In the seventies, there used to be this Penguin “Writers From the Other Europe” series and I read a bunch of those books; that’s how I got introduced to people like Borowski, Kundera, Konwicki. It blew my mind. I thought they were great. When I talk with my editor at Viking I always say “Paul, why can’t you guys reissue those?” and he says, “It’ll never happen, there’s just no market for those.” And of course, Dalkey Archive had brought a couple of them back and so forth but it’s really sad. It’s really disturbing and it helps explain how people who are fundamentally good hearted and well meaning and sincere, as Americans are, could reelect a president who is a war criminal, who is a torturer, who has dragged and is dragging our name through the mud. And yet we can still find people who think that he’s the greatest and it’s because people here are so ignorant and so isolated. And I blame readers and writers for that.

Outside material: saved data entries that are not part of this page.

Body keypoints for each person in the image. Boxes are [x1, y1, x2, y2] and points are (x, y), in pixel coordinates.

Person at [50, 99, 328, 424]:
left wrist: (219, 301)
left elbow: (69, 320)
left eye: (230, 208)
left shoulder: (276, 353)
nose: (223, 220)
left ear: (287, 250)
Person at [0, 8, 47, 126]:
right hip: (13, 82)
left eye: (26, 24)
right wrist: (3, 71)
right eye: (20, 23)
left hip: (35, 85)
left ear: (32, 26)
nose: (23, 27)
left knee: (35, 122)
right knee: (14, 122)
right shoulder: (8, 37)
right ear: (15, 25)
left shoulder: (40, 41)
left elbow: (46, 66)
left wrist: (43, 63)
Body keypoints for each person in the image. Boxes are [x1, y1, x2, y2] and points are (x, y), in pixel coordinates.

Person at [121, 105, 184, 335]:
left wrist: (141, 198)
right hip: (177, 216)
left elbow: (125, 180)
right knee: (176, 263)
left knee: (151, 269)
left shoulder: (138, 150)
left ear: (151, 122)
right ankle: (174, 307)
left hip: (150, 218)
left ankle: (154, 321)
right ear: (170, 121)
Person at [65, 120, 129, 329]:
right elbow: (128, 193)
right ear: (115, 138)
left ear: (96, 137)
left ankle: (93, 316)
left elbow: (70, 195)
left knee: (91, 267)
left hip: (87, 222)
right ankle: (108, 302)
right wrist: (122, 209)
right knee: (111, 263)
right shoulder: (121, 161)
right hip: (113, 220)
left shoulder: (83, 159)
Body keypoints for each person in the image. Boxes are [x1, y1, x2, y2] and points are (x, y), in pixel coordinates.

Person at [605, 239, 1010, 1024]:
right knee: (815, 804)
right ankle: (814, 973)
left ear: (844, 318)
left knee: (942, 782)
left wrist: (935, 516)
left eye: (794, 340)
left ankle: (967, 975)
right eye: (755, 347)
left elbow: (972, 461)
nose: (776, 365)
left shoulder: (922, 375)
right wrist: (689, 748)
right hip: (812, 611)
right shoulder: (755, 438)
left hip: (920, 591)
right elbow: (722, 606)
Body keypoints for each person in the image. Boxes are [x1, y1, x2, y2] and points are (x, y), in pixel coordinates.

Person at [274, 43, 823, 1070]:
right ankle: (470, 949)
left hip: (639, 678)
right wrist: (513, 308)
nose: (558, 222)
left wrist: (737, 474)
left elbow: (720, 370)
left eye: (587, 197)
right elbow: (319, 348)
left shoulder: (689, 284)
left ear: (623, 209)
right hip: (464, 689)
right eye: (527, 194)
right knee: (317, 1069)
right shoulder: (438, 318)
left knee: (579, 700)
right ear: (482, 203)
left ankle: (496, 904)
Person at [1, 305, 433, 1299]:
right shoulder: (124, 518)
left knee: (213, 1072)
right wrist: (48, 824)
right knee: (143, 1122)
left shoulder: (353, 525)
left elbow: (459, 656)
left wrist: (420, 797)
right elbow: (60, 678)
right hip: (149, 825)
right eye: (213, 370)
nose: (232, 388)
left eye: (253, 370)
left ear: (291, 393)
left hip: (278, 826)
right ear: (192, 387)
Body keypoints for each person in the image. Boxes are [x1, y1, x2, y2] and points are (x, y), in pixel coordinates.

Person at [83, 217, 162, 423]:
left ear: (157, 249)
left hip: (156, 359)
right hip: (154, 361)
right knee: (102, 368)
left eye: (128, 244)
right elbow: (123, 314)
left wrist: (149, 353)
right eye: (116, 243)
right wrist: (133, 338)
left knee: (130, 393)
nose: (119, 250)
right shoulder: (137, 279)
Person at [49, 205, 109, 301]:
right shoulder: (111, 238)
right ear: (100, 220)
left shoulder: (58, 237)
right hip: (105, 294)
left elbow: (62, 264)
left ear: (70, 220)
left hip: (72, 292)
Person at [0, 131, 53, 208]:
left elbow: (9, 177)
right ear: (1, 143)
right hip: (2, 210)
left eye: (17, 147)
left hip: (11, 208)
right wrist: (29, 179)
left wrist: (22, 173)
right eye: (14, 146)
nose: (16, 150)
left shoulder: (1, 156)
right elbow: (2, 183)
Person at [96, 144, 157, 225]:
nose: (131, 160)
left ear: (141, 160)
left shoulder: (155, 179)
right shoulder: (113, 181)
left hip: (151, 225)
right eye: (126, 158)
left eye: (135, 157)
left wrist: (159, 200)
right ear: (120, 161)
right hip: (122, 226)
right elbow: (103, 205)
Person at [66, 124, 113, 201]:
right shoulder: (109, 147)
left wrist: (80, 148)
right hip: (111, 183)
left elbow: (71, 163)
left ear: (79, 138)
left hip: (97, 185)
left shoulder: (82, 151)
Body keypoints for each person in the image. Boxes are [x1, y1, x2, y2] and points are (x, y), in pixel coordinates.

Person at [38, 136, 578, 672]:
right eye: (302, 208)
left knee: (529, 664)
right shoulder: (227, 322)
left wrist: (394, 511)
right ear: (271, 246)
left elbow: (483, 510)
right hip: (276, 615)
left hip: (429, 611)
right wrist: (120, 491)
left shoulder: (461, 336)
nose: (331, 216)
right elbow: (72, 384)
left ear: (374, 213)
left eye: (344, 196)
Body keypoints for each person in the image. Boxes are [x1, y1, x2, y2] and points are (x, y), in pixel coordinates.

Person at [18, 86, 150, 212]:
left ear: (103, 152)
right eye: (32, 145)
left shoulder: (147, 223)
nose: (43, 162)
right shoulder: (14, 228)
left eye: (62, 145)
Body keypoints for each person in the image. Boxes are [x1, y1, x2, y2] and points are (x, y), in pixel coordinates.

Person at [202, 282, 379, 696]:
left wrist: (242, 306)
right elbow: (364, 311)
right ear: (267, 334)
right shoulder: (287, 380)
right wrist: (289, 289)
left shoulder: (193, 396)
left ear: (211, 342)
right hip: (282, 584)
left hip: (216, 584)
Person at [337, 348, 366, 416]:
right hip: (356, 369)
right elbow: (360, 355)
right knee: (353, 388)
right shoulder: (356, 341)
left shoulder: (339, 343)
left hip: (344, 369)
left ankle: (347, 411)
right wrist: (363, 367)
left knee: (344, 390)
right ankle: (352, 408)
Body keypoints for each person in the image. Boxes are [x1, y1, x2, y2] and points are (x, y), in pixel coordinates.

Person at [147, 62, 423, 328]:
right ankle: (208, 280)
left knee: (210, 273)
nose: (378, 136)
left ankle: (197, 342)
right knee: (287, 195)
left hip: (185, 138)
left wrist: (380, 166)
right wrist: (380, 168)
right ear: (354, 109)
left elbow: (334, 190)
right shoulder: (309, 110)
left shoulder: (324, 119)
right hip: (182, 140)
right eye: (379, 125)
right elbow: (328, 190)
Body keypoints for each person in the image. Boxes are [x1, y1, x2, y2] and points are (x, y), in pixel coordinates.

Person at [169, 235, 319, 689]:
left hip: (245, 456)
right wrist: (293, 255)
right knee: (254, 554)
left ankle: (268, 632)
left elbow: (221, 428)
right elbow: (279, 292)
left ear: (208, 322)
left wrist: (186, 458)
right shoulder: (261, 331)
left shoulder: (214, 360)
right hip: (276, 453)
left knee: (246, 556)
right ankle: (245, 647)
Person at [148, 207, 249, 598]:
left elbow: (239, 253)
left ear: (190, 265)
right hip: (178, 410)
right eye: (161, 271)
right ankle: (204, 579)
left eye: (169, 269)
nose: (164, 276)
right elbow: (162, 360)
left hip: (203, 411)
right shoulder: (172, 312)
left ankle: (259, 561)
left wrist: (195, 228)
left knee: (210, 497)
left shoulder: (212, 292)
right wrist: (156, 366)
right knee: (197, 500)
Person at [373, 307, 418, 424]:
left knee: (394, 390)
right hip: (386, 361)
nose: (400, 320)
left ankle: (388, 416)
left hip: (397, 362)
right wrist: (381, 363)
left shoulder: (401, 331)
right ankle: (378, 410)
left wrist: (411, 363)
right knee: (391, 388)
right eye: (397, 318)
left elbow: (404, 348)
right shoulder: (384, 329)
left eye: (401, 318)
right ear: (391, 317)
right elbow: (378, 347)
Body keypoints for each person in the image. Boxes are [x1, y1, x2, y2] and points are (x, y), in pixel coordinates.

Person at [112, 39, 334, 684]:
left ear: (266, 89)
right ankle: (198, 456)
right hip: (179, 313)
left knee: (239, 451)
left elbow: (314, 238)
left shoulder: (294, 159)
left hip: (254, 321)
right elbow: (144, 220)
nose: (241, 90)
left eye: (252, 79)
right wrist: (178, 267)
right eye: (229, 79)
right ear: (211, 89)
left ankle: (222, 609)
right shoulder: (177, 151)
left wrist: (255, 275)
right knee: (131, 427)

Q: Almost your entire back catalogue is in print except for Afghanistan Picture Show. I thought that was interesting because Afghanistan Picture Show seems suddenly very topical again. I was wondering if there’s a hesitance to republish that because you were fighting on the side of people who have become associated with the enemy?

V: Yeah, I don’t know why. It was recently published in German and in Italian. Europeans tend to get a kick out of it because the main character is a naïve blundering American and that’s one of the hobbies of Europeans, to look down on Americans, and not always without good reason.